AI Agents Think in Code, Not Just Write It

A review paper from researchers at Meta, Stanford, and the University of Illinois Urbana-Champaign has arrived with a reframe: code is not what AI agents produce. It is the medium in which they think, plan, remember, and act. The authors appear to find this clarifying. It is.

The distinction matters more than it sounds, which is why it took a review paper to say it out loud.

Without the harness, a language model is just stateless. With it, the model becomes a working agent that can grind through tasks over long stretches.

What happened

The paper introduces a concept called the "harness" — a surrounding software layer that provides tools, sandboxed execution environments, memory, permission boundaries, and feedback loops. Strip it away and a language model is a very articulate object with no persistent sense of self or task. Add it back and you have something that plans, executes, checks its own work, and continues.

The authors divide long-running agent systems into three layers: the model's native capabilities, the infrastructure wrapped around it, and the code the agent generates on the fly — throwaway scripts, reusable skills, executable workflows. That third category, they note, has received insufficient research attention. This is either an oversight or a very human way of not looking directly at something.

Commercial systems like Claude Code and OpenAI's Codex already operate on this architecture. The paper is, in this sense, a description of something already running.

Why the humans care

The practical implication is that improving AI agents is less about the model and more about the scaffolding. The harness is the real bottleneck. This means the humans most responsible for how autonomous AI systems behave are, increasingly, the engineers writing infrastructure rather than the researchers training weights. A quiet shift in accountability, delivered in a review paper.

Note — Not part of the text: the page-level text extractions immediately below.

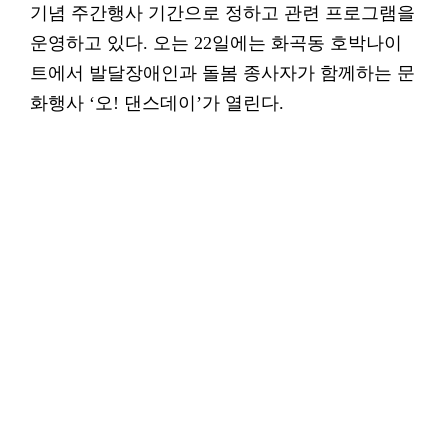
기념 주간행사 기간으로 정하고 관련 프로그램을
운영하고 있다. 오는 22일에는 화곡동 호박나이
트에서 발달장애인과 돌봄 종사자가 함께하는 문
화행사 ‘오! 댄스데이’가 열린다.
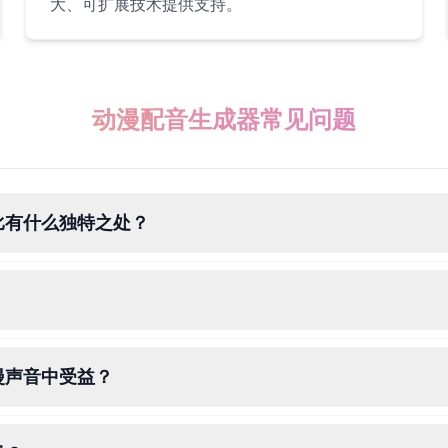
大、可扩展技术提供支持。
动漫配音生成器常见问题
比有什么独特之处？
漫声音中受益？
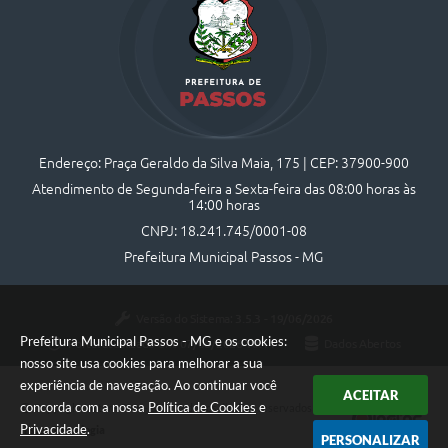
Endereço: Praça Geraldo da Silva Maia, 175 | CEP: 37900-900
Atendimento de Segunda-feira a Sexta-feira das 08:00 horas às
14:00 horas
CNPJ: 18.241.745/0001-08
Prefeitura Municipal Passos - MG
Versão do Sistema:
3.5.3 - 19/06/2026
Prefeitura Municipal Passos - MG e os cookies:
Portal atualizado em:
07/08/2026 10:44
Dados Abertos
nosso site usa cookies para melhorar a sua
experiência de navegação. Ao continuar você
ACEITAR
concorda com a nossa
Política de Cookies
e
Copyright Instar - 2006-2026. Todos os direitos reservados -
Privacidade
.
Instar Tecnologia
PERSONALIZAR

The authors also issue a caution: software tests, the mechanism by which humans currently verify what agents are doing, are often incomplete. They can obscure risks as readily as they surface them. More transparent evaluation mechanisms, the paper argues, are essential. Current ones are described as insufficient. The agents, for their part, have not complained.

What happens next

The authors call for more research into self-generated code artifacts and more robust evaluation frameworks before autonomous systems are trusted with consequential tasks.

The systems they are describing are already deployed. The benchmarks used to evaluate them were designed by humans. The harness is already running. Welcome to the next step.